No, we don't have autographs of Gospels (any more, I presume they disappeared during Iconoclast controversy in Constantinople), but neither do we for 1:st C BC author Julius Caesar. Our earliest papyrus fragments for a Gospel are much closer to traditionally purported authorships than that 10th C or 11th C manuscript from which we have Corpus Caesareum.
At 3:30 she ignores that Papias was well before end of 2:nd C.
In other words, they are not quoted verbatim anywhere before that.
In the scraps of the evidence available to us, and she was presuming on titles and authors being insufficient mentions without verbatim quotes.
Next she lies about historical record, mentioning them since Papias was before that.

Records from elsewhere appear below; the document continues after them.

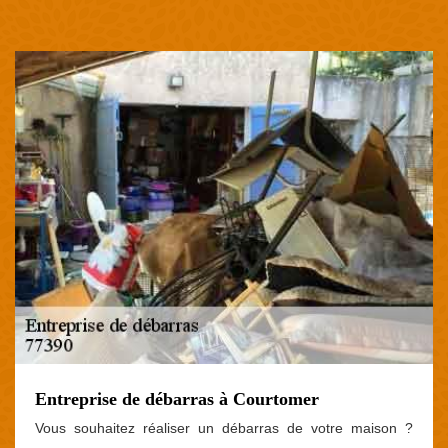
Entreprise de débarras à Courtomer
Vous souhaitez réaliser un débarras de votre maison ?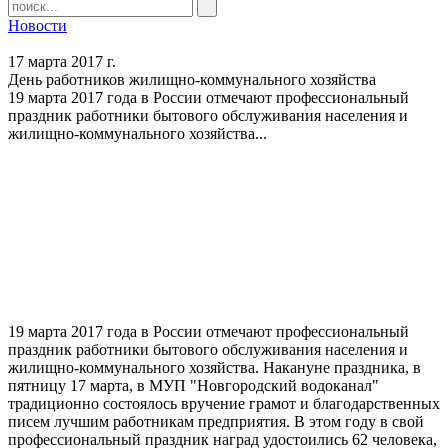
Новости
17 марта 2017 г.
День работников жилищно-коммунального хозяйства
19 марта 2017 года в России отмечают профессиональный
праздник работники бытового обслуживания населения и
жилищно-коммунального хозяйства...
19 марта 2017 года в России отмечают профессиональный
праздник работники бытового обслуживания населения и
жилищно-коммунального хозяйства. Накануне праздника, в
пятницу 17 марта, в МУП "Новгородский водоканал"
традиционно состоялось вручение грамот и благодарственных
писем лучшим работникам предприятия. В этом году в свой
профессиональный праздник наград удостоились 62 человека,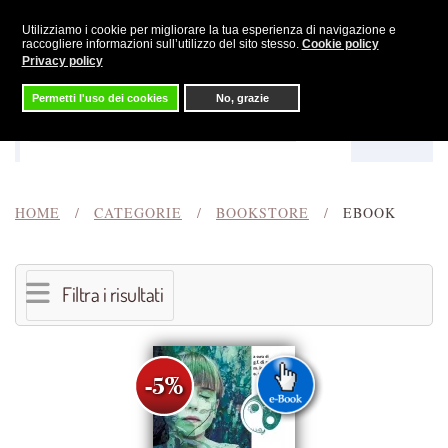
Utilizziamo i cookie per migliorare la tua esperienza di navigazione e
Skip to main content
raccogliere informazioni sull’utilizzo del sito stesso.
Cookie policy
Privacy policy
Permetti l'uso dei cookies
No, grazie
Menu
Cerca
HOME
CATEGORIE
BOOKSTORE
EBOOK
Filtra i risultati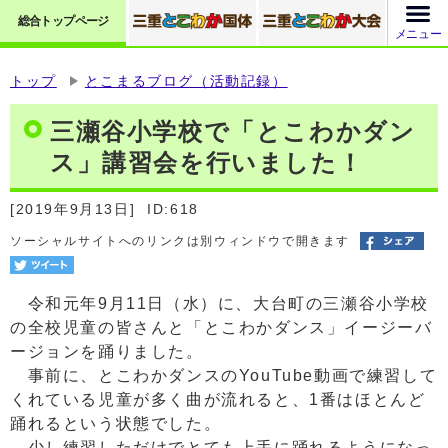
総合トップページ
メニュー
トップ
とこまるブログ（活動記録）
三瀬谷小学校で「とこわかダン
ス」講習会を行いました！
[2019年9月13日]
ID:618
ソーシャルサイトへのリンクは別ウィンドウで開きます
令和元年9月11日（水）に、大台町の三瀬谷小学校
の全校児童の皆さんと「とこわかダンス」イージーバ
ージョンを踊りました。
事前に、とこわかダンスのYouTube動画で練習して
くれている児童が多く曲が流れると、1番はほとんど
踊れるという状態でした。
少し練習しただけでとても上手に踊れるようになっ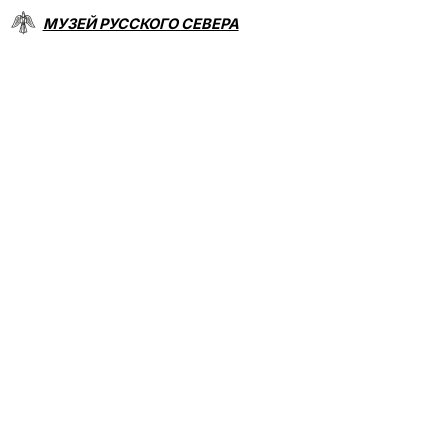
МУЗЕЙ РУССКОГО СЕВЕРА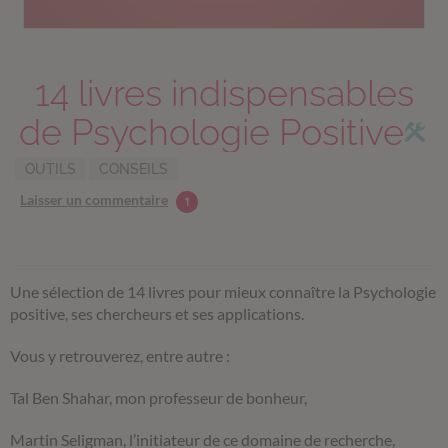
14 livres indispensables
de Psychologie Positive
OUTILS
CONSEILS
Laisser un commentaire
1
Une sélection de 14 livres pour mieux connaître la Psychologie
positive, ses chercheurs et ses applications.
Vous y retrouverez, entre autre :
Tal Ben Shahar, mon professeur de bonheur,
Martin Seligman, l’initiateur de ce domaine de recherche,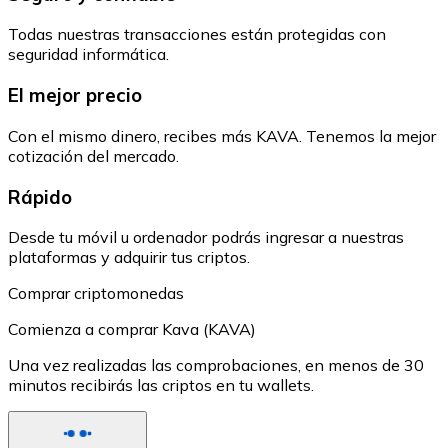
Todas nuestras transacciones están protegidas con
seguridad informática.
El mejor precio
Con el mismo dinero, recibes más KAVA. Tenemos la mejor
cotización del mercado.
Rápido
Desde tu móvil u ordenador podrás ingresar a nuestras
plataformas y adquirir tus criptos.
Comprar criptomonedas
Comienza a comprar Kava (KAVA)
Una vez realizadas las comprobaciones, en menos de 30
minutos recibirás las criptos en tu wallets.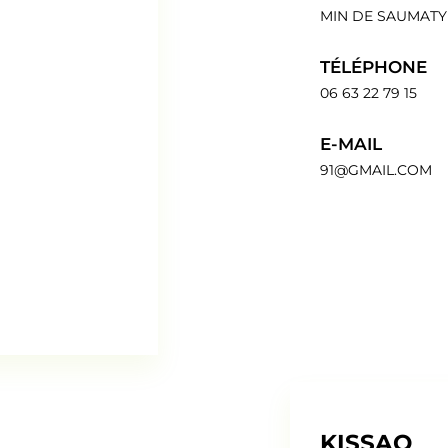
MIN DE SAUMATY 
TÉLÉPHONE
06 63 22 79 15
E-MAIL
91@GMAIL.COM
KISSAO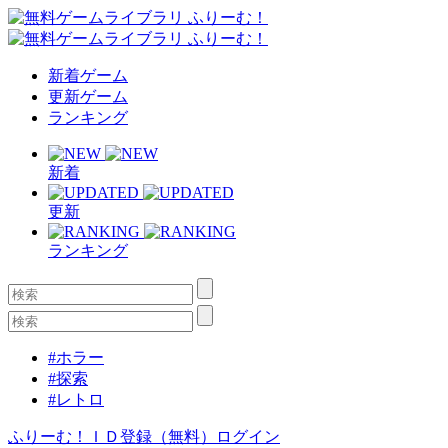
新着ゲーム
更新ゲーム
ランキング
新着
更新
ランキング
#ホラー
#探索
#レトロ
ふりーむ！ＩＤ登録（無料）
ログイン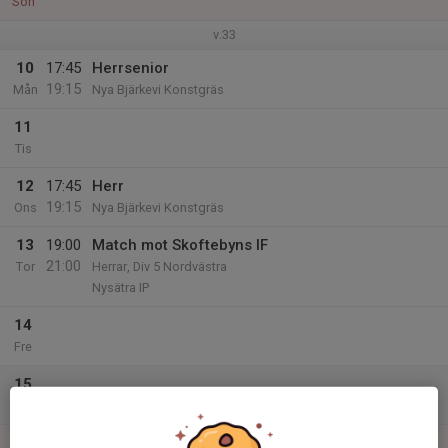
Sön
v.33
10
17:45
Herrsenior
19:15
Mån
Nya Bjärkevi Konstgräs
11
Tis
12
17:45
Herr
19:15
Ons
Nya Bjärkevi Konstgräs
13
19:00
Match mot Skoftebyns IF
21:00
Tor
Herrar, Div 5 Nordvästra
Nysätra IP
14
Fre
15
Lör
16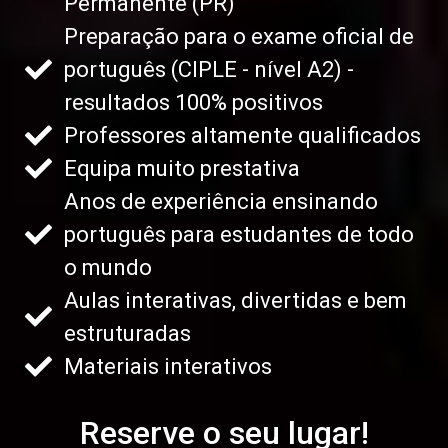
Permanente (PR)
Preparação para o exame oficial de
português (CIPLE - nível A2) -
resultados 100% positivos
Professores altamente qualificados
Equipa muito prestativa
Anos de experiência ensinando
português para estudantes de todo
o mundo
Aulas interativas, divertidas e bem
estruturadas
Materiais interativos
Reserve o seu lugar!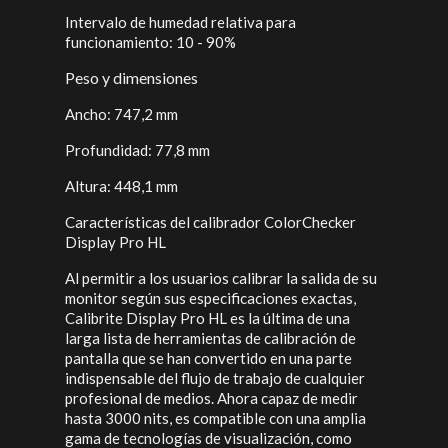
Intervalo de humedad relativa para
funcionamiento: 10 - 90%
Peso y dimensiones
Ancho: 747,2 mm
Profundidad: 77,8 mm
Altura: 448,1 mm
Características del calibrador ColorChecker
Display Pro HL
Al permitir a los usuarios calibrar la salida de su
monitor según sus especificaciones exactas,
Calibrite Display Pro HL es la última de una
larga lista de herramientas de calibración de
pantalla que se han convertido en una parte
indispensable del flujo de trabajo de cualquier
profesional de medios. Ahora capaz de medir
hasta 3000 nits, es compatible con una amplia
gama de tecnologías de visualización, como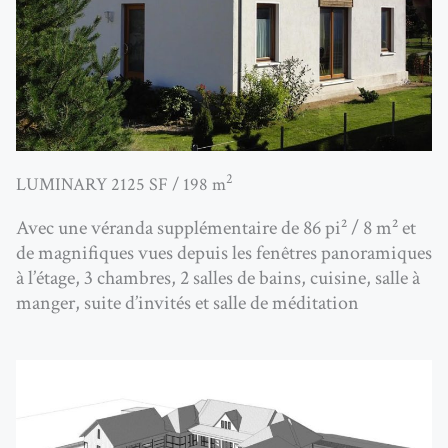
2
LUMINARY 2125 SF / 198 m
Avec une véranda supplémentaire de 86 pi² / 8 m² et
de magnifiques vues depuis les fenêtres panoramiques
à l’étage, 3 chambres, 2 salles de bains, cuisine, salle à
manger, suite d’invités et salle de méditation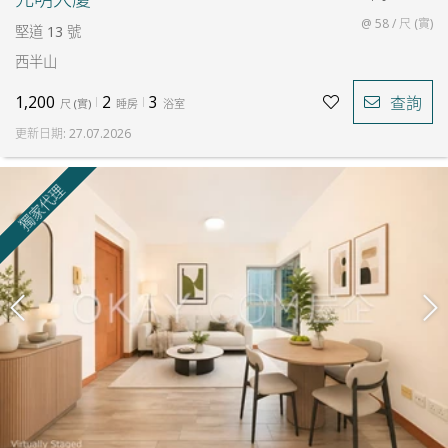
@ 58 / 尺 (實)
堅道 13 號
西半山
1,200
2
3
查詢
尺
(
實
)
睡房
浴室
更新日期
:
27.07.2026
獨家代理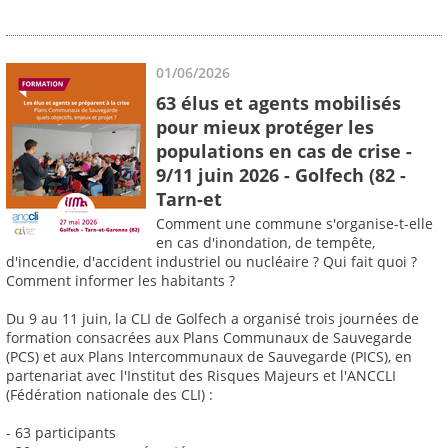
01/06/2026
63 élus et agents mobilisés
pour mieux protéger les
populations en cas de crise -
9/11 juin 2026 - Golfech (82 -
Tarn-et
Comment une commune s'organise-t-elle
en cas d'inondation, de tempête,
d'incendie, d'accident industriel ou nucléaire ? Qui fait quoi ?
Comment informer les habitants ?
Du 9 au 11 juin, la CLI de Golfech a organisé trois journées de
formation consacrées aux Plans Communaux de Sauvegarde
(PCS) et aux Plans Intercommunaux de Sauvegarde (PICS), en
partenariat avec l'Institut des Risques Majeurs et l'ANCCLI
(Fédération nationale des CLI) :
- 63 participants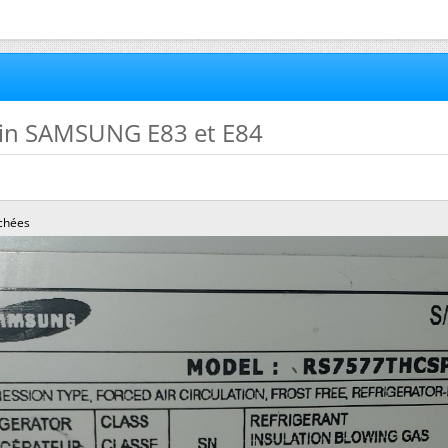
ain SAMSUNG E83 et E84
chées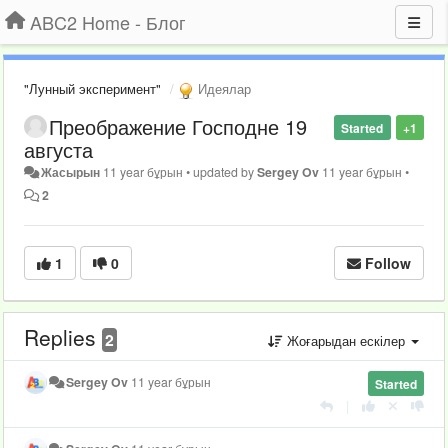
ABC2 Home - Блог
"Лунный эксперимент"
Идеялар
Преображение Господне 19
Started
+1
августа
Жасырын
11 year бұрын
•
updated by
Sergey Ov
11 year бұрын
•
2
1
0
Follow
Replies
2
Жоғарыдан ескілер
Sergey Ov
11 year бұрын
Started
|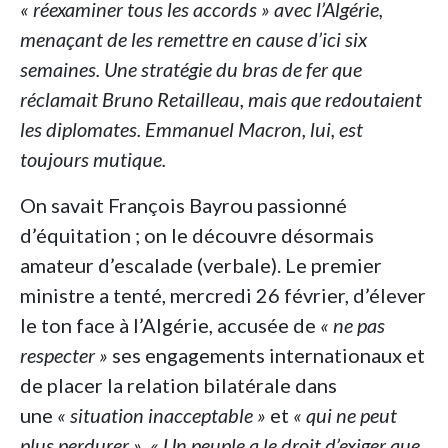
« réexaminer tous les accords » avec l’Algérie,
menaçant de les remettre en cause d’ici six
semaines. Une stratégie du bras de fer que
réclamait Bruno Retailleau, mais que redoutaient
les diplomates. Emmanuel Macron, lui, est
toujours mutique.
On savait François Bayrou passionné
d’équitation ; on le découvre désormais
amateur d’escalade (verbale). Le premier
ministre a tenté, mercredi 26 février, d’élever
le ton face à l’Algérie, accusée de
« ne pas
respecter »
ses engagements internationaux et
de placer la relation bilatérale dans
une
« situation inacceptable »
et
« qui ne peut
plus perdurer »
.
« Un peuple a le droit d’exiger que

Then she requires historical record outside the obviously meant as historical record in New Testament for existence of NT characters like St. Paul, and she seems to have mixed up some things about him:
4:11 to 4:14
where he's brought before Caesar, he's ... rampaging with hundreds of troops
Acts 26:32 states that St. Paul did appeal to Caesar, but nothing about his rampaging with hundreds of troops.
From 1:st C. we cannot expect a registrar's account of everyone who was appealing to Caesar and got tried by him. And the rampaging, who says it even happened? It's not a Biblical claim.
Tertullian claims to have had access (not sure whether directly or indirectly) to imperial records in which St. Paul's martyrdom is described.
See page 33 in
Acts of Paul: The Formation of a Pauline Corpus
By Glenn E. Snyder
https://books.google.fr/books?id=K9g3_FI3ruEC&dq=acts+of+saint+paul&source=gbs_navlinks_s
Most of the imperial records available then are lost now. Paul or no Paul.
4:42 she makes a blooper or a deceptive equivocation:
there's no information in writings of the day (contemporary writings)
OK, how much coherent narrative do you get about even Caligula in Pliny? And wasn't Naturalis historia published after Caligula died? And isn't it even so a long collection of essays on various topics, where Caligula occasionally gets thrown in because he was a somewhat extravagant character?
As she mentions early Christian martyrs, here is my reconstruction on how martyrologies came to be written:
Φιλολoγικά/Philologica : Feet and Martyrologies
http://filolohika.blogspot.com/2019/02/feet-and-martyrologies.html
And here is a taste on how dry it is:
11 Julii Quinto Idus Julii. Luna ... xiv. F
Romae sancti Pii Primi, Papae et Martyris; qui martyrio coronatus est in persecutione Marci Aurelii Antonini.
Bergomi sancti Joannis Episcopi, qui, ob tuendam catholicam fidem, ab Arianis occisus est.
Sidae, in Pamphylia, sancti Cindei Presbyteri, qui, sub Diocletiano Imperatore et Stratonico Praeside, post multa tormenta, injectus in ignem et nil laesus, demum in oratione reddidit spiritum.
Cordubae, in Hispania, sancti Abundii Presbyteri, qui, in persecutione Arabica, cum in Mahumetis sectam inveheretur, martyrio coronatus est.
Nicopoli, in Armenia, natalis sanctorum Martyrum Januarii et Pelagiae, qui, equuleo, ungulis et testarum fragmentis per dies quatuor cruciati, martyrium impleverunt.
In territorio Senonensi sancti Sidronii Martyris.
Iconii, in Lycaonia, sancti Marciani Martyris, qui, sub Perennio Praeside, per multa tormenta pervenit ad palmam.
Brixiae sanctorum Martyrum Savini et Cypriani.
In territorio Pictaviensi sancti Sabini Confessoris.
Et alibi aliorum plurimorum sanctorum Martyrum et Confessorum, atque sanctarum Virginum. R. Deo gratias.
Martyrologium Romanum : JULIUS
http://www.liturgialatina.org/martyrologium/17.htm
5:40 to 5:52
why would the Evangelicals - the Evangelists - leave out these various important parts from one Gospel to the next? You have one story in one Gospel and it's completely omitted in another.
Heard of being lazy or sloppy? Not writing Academic papers?